▸ Goal of the exercise:
Write out the data again exactly, skipping every picture.
Start of Recorded data
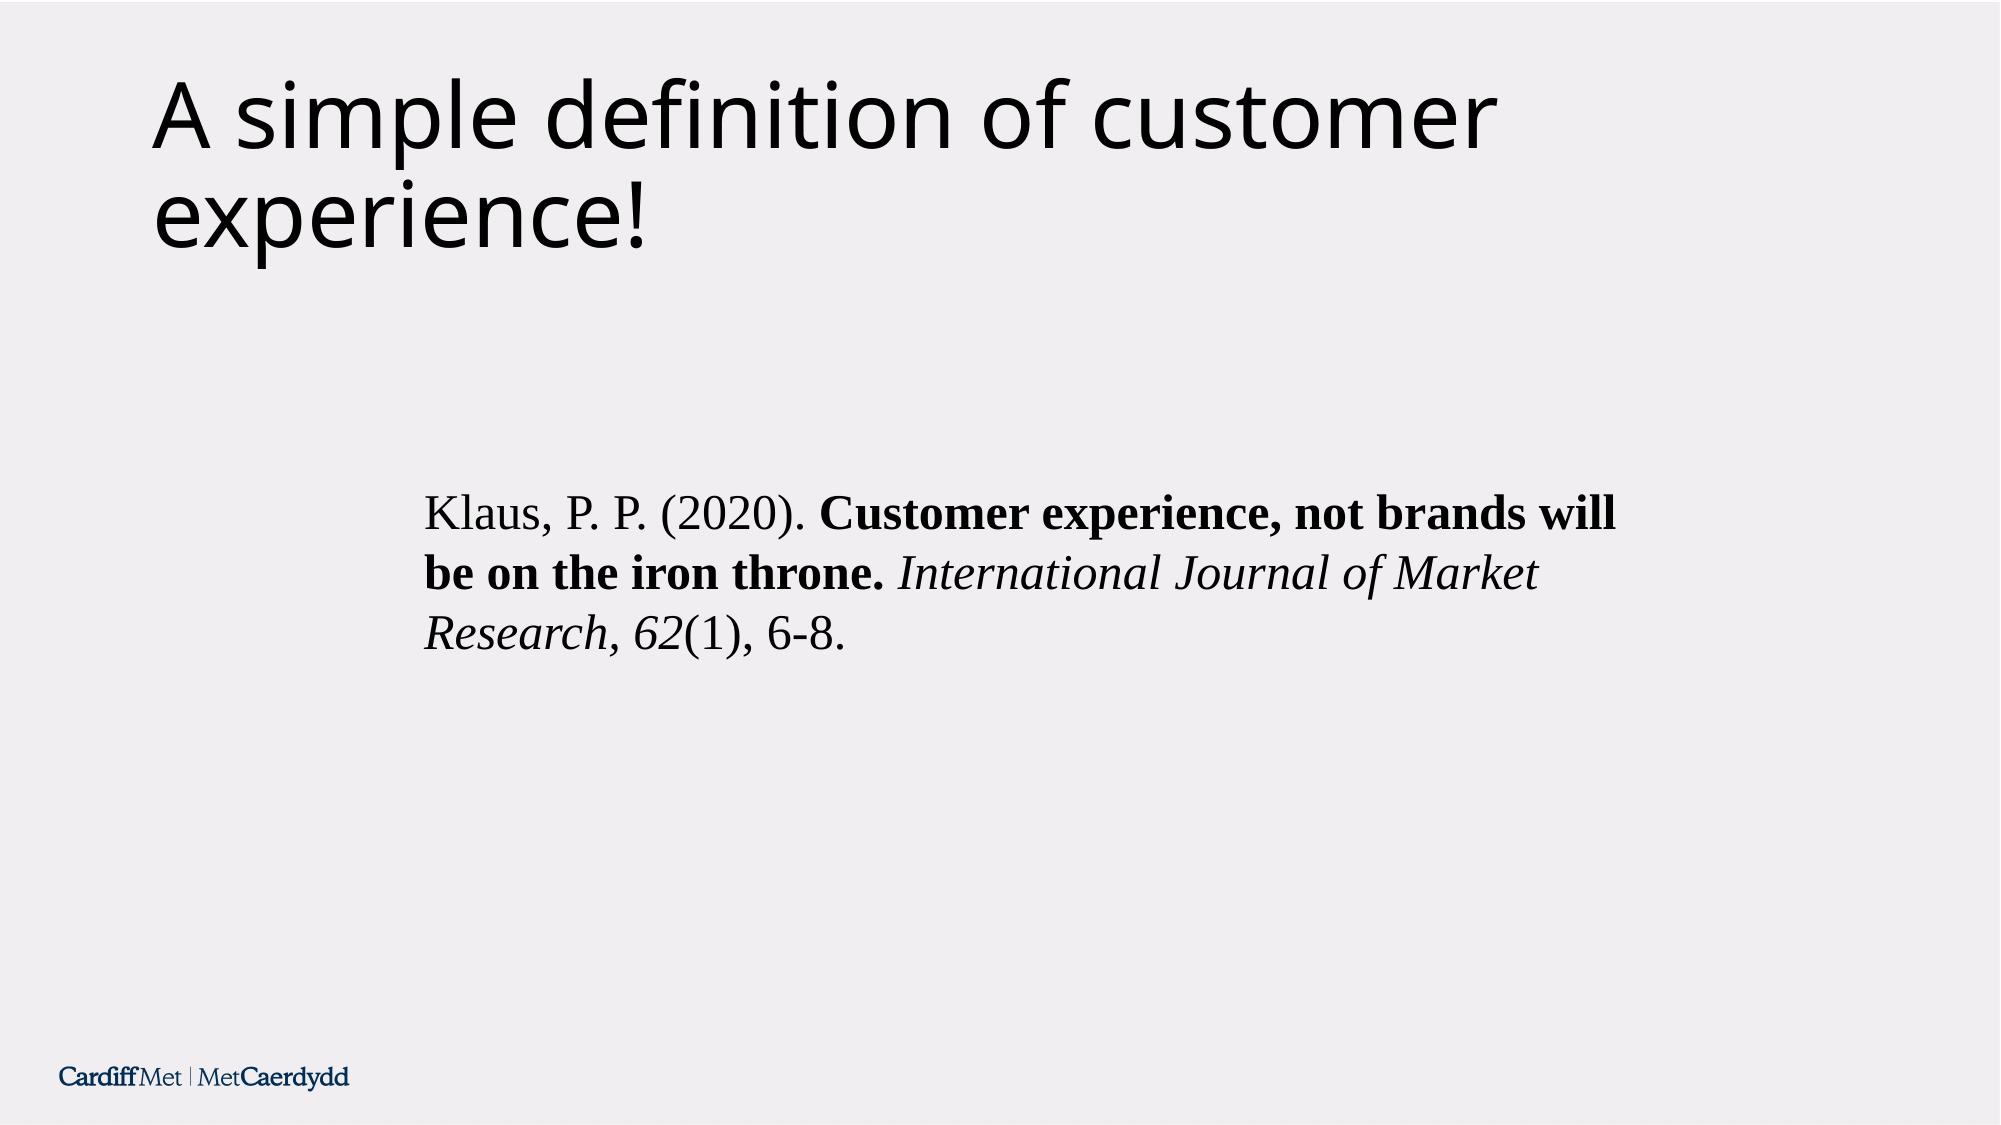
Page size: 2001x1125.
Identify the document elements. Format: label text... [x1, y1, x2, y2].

picture [0, 2, 2000, 1125]
text_box Klaus, P. P. (2020). Customer experience, not brands will be on the iron throne. International Journal of Market Research, 62(1), 6-8. [409, 422, 1662, 668]
title A simple definition of customer experience! [137, 59, 1863, 278]
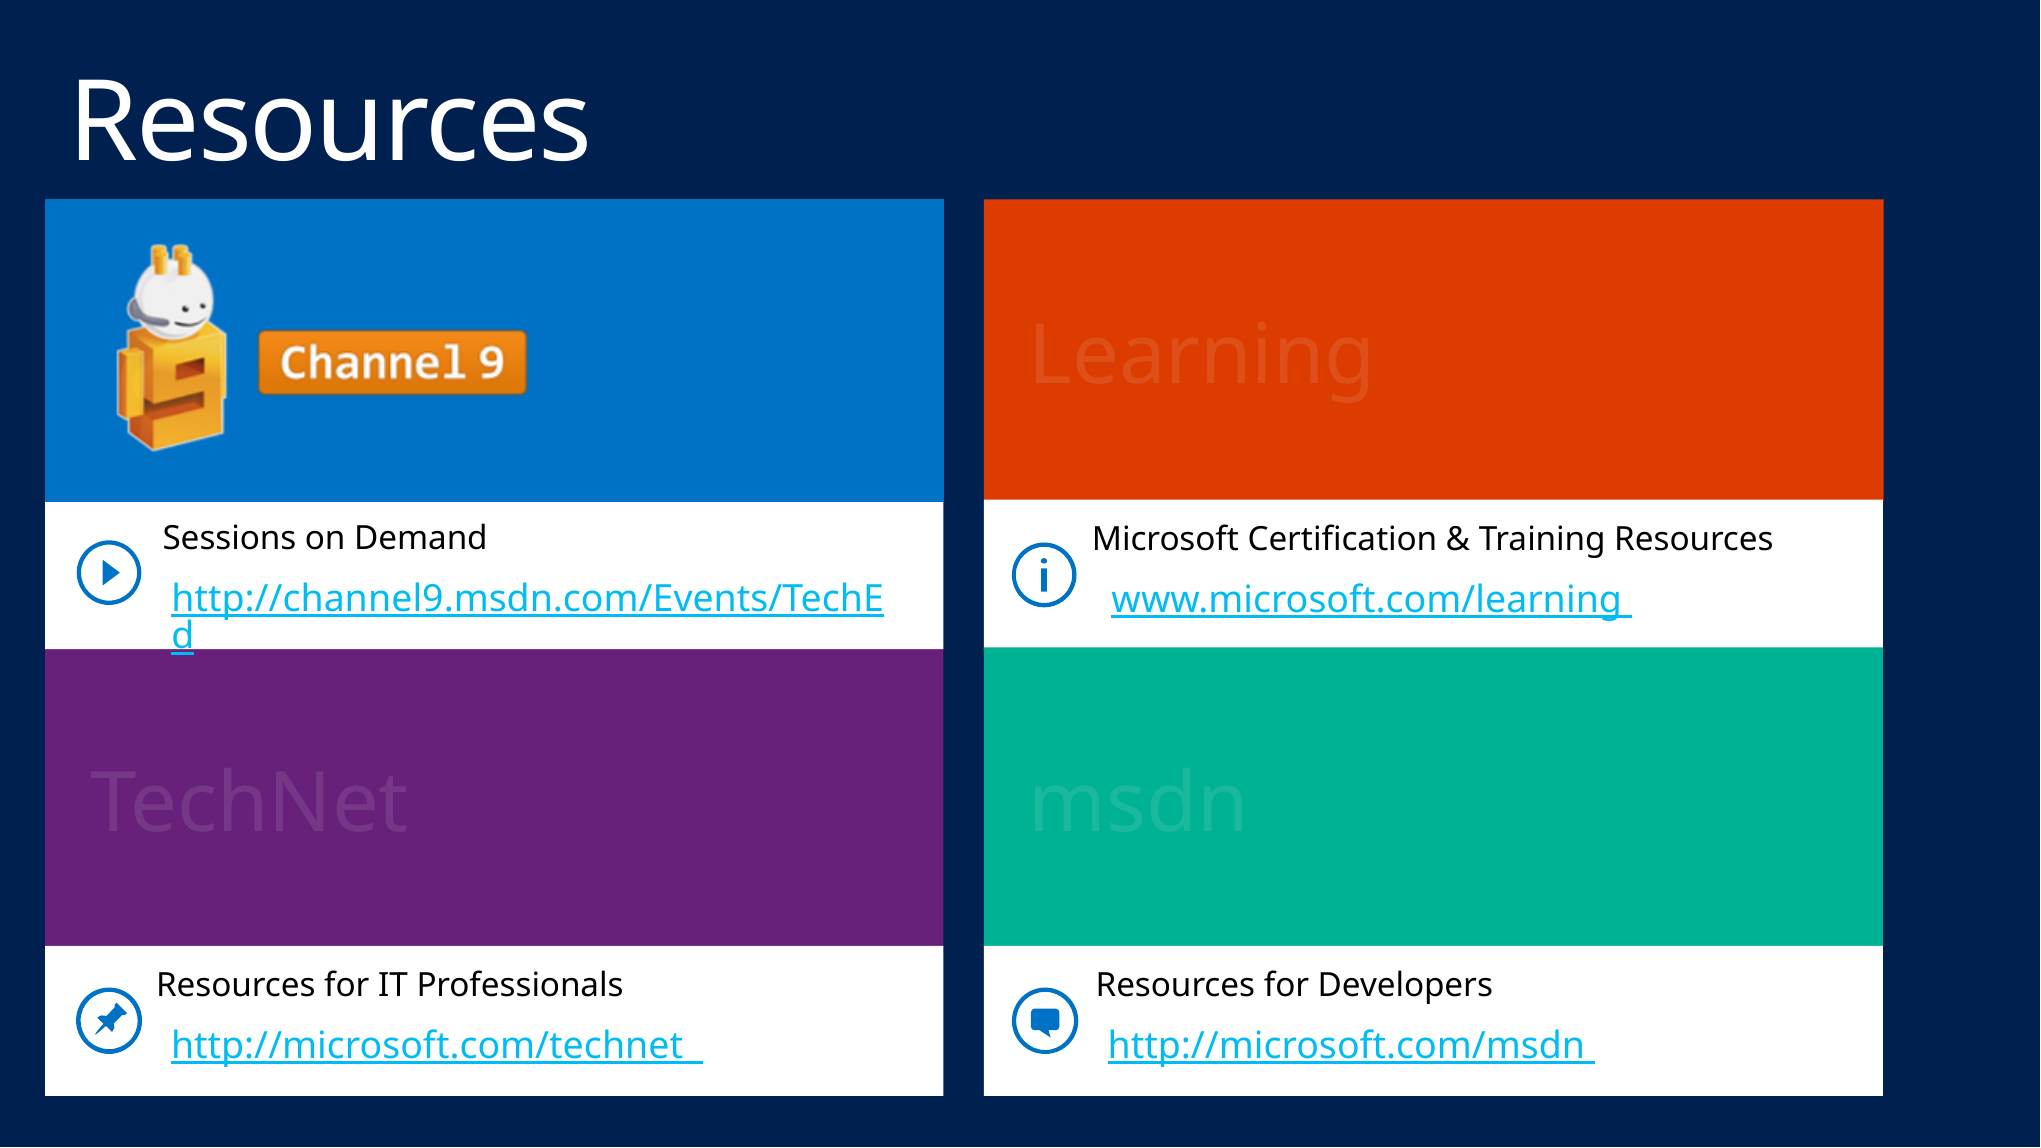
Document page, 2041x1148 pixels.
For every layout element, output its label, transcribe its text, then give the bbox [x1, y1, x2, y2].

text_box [44, 198, 944, 650]
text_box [44, 650, 944, 1096]
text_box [983, 647, 1884, 1097]
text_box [983, 198, 1885, 651]
title Resources [45, 48, 1996, 199]
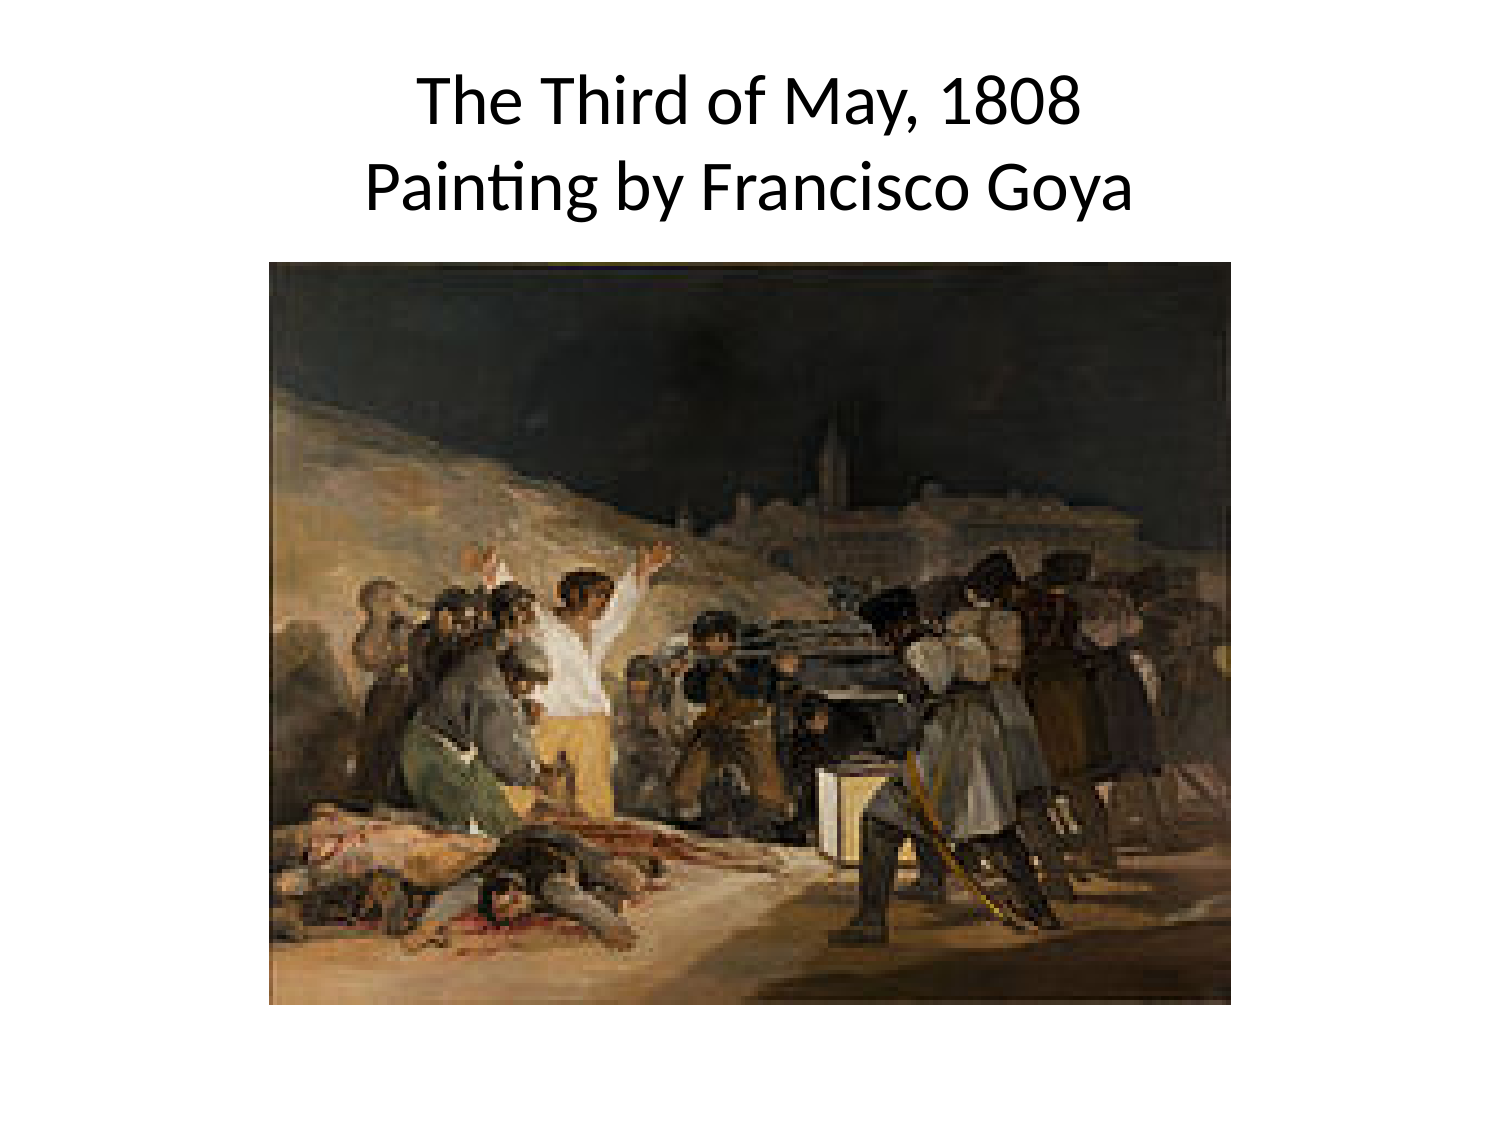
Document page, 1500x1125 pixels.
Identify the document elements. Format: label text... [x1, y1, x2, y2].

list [74, 262, 1426, 1006]
title The Third of May, 1808 Painting by Francisco Goya [75, 45, 1425, 233]
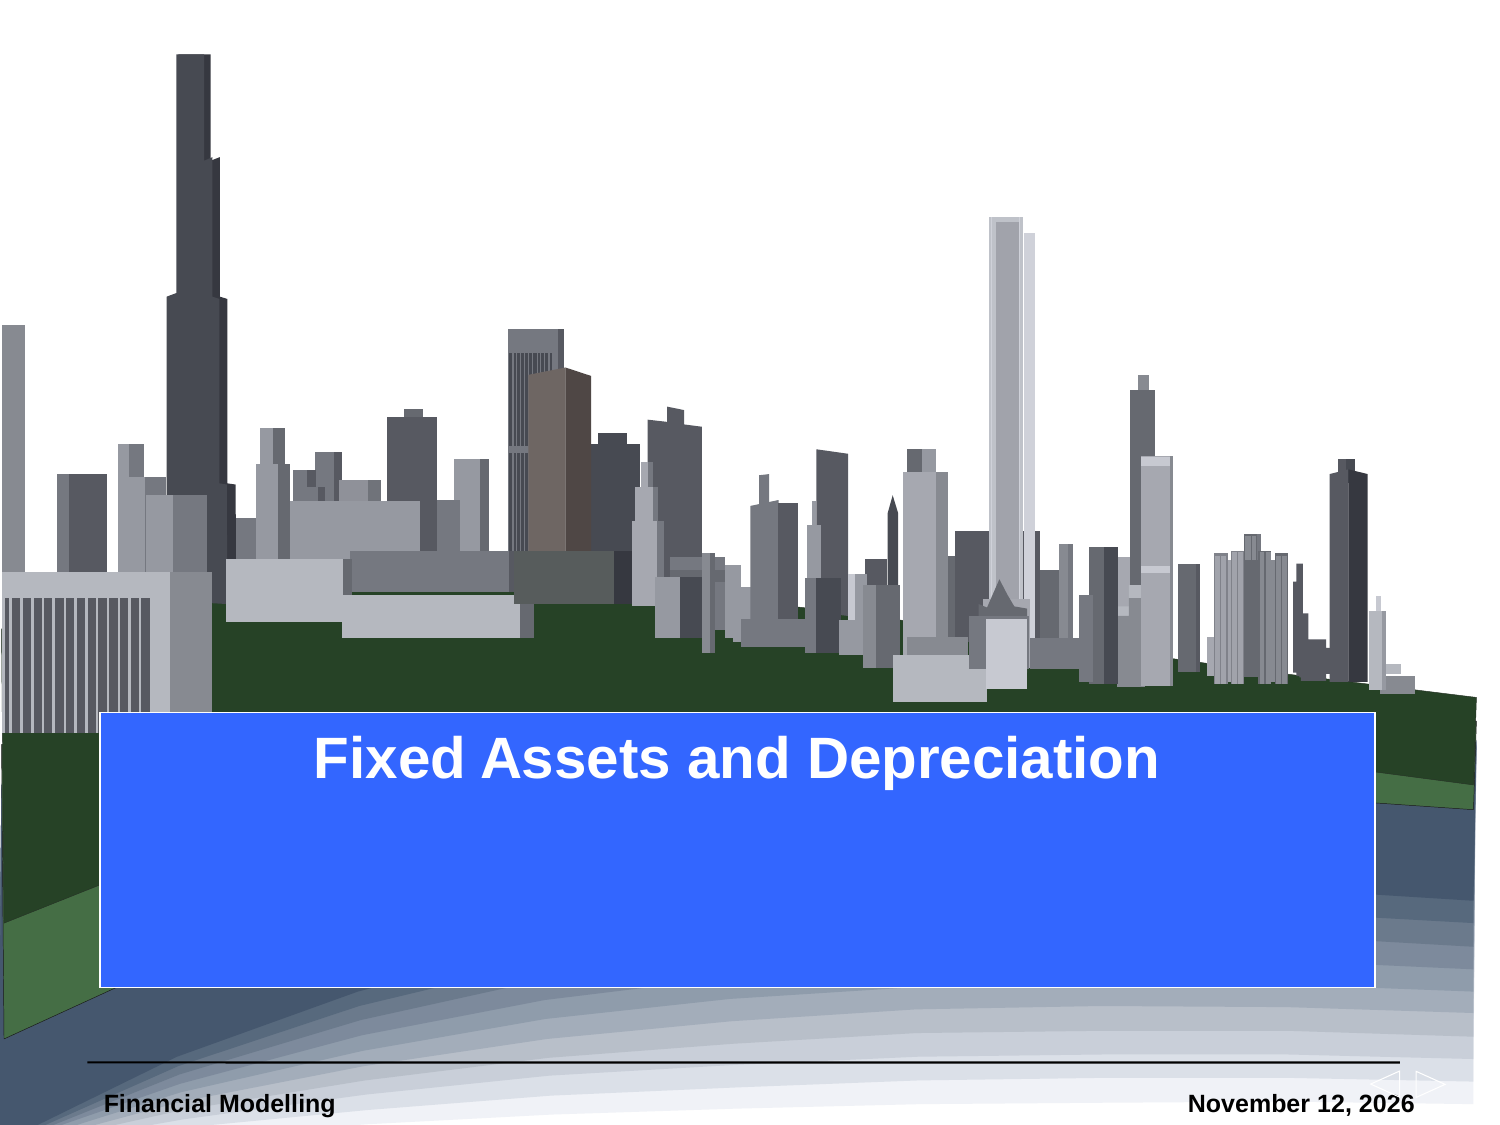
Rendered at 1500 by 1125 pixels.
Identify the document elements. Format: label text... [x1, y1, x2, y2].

title Fixed Assets and Depreciation [99, 712, 1376, 988]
End of Recorded data
▸ Answer space:
Page size: 2001x1125.
Identify the document elements. Format: label text... [x1, y1, x2, y2].

picture [0, 2, 2000, 1125]
text_box Klaus, P. P. (2020). Customer experience, not brands will be on the iron throne. International Journal of Market Research, 62(1), 6-8. [409, 422, 1662, 668]
title A simple definition of customer experience! [137, 59, 1863, 278]
Document page, 2041x1148 pixels.
For every layout element, output its label, transcribe its text, then give the bbox [x1, y1, x2, y2].

text_box [44, 198, 944, 650]
text_box [44, 650, 944, 1096]
text_box [983, 647, 1884, 1097]
text_box [983, 198, 1885, 651]
title Resources [45, 48, 1996, 199]
Document page, 1500x1125 pixels.
Identify the document elements. Format: label text... [x1, y1, x2, y2].

list [74, 262, 1426, 1006]
title The Third of May, 1808 Painting by Francisco Goya [75, 45, 1425, 233]
Rendered at 1500 by 1125 pixels.
Identify the document elements. Format: label text... [x1, y1, x2, y2].

title Fixed Assets and Depreciation [99, 712, 1376, 988]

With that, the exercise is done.